Nevada police rookie Valerie (Alexis Louder) is comparing firearms with her station chef when they’re called to a casino. Caught in a fracas outside, she’s socked on the chin by Teddy Muretto (Frank Grillo), who is weirdly okay with being tasered and dragged off to county lock-up. But he’s not the only local lowlife keen to be incarcerated. A few hours later, some patrolmen bring in a sozzled hobo (Gerard Butler) who nearly ran them over, and lock him up in the cage opposite Muretto’s.

The hobo turns out to be Bob Viddick, an assassin aiming to ice Muretto, who is a rogue conman formerly on the books of a local crime syndicate. After a laggard opening, Carnahan keeps this huit clos nailbiter – set almost entirely inside the police station, and largely in the cellblock – lean and mean. Unlike Tarantino, he hasn’t matured into alt-history or love letters to the cinema medium itself, but this allows him to unfussily furnish us with satisfying basics: neat situational setups and payoffs (Valerie’s antique choice of weaponry), gratuitous violence (copious and frequent), pop-culture fetishes (Curtis Mayfield).

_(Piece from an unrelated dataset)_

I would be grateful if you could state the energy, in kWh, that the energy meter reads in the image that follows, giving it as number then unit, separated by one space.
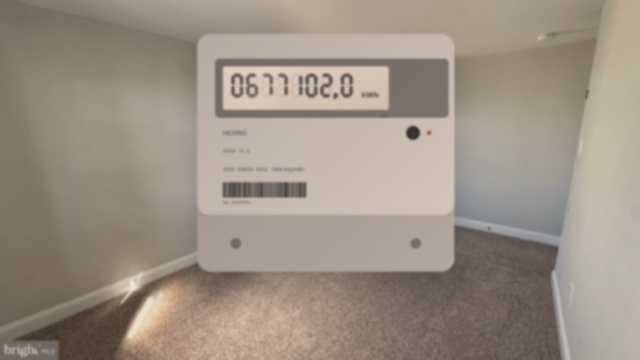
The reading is 677102.0 kWh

Butler, an actor who seems perpetually in danger of being consumed by his own beard, is reliably hard-bitten. Louder, also seen this year in The Tomorrow War, is a find: possessed of a hyper-calm, faux-naive diction which she uses to stamp her authority. But Grillo feels miscast: an adequately tough foil for Butler, but one-dimensional as a sociopathic grifter. It robs Copshop of character differentiation, and more meaningful moral shadings, when the pair argue their case about which of them deserves to be freed by the beleaguered police officer.

If that confines Copshop to the genre film lane, it’s still a film directed with a vaulting B-movie energy, down to a classy coda. There’s also a sharp setpiece involving operating a nine-digit keypad under great pressure; a digital-age predicament everyone can identify with.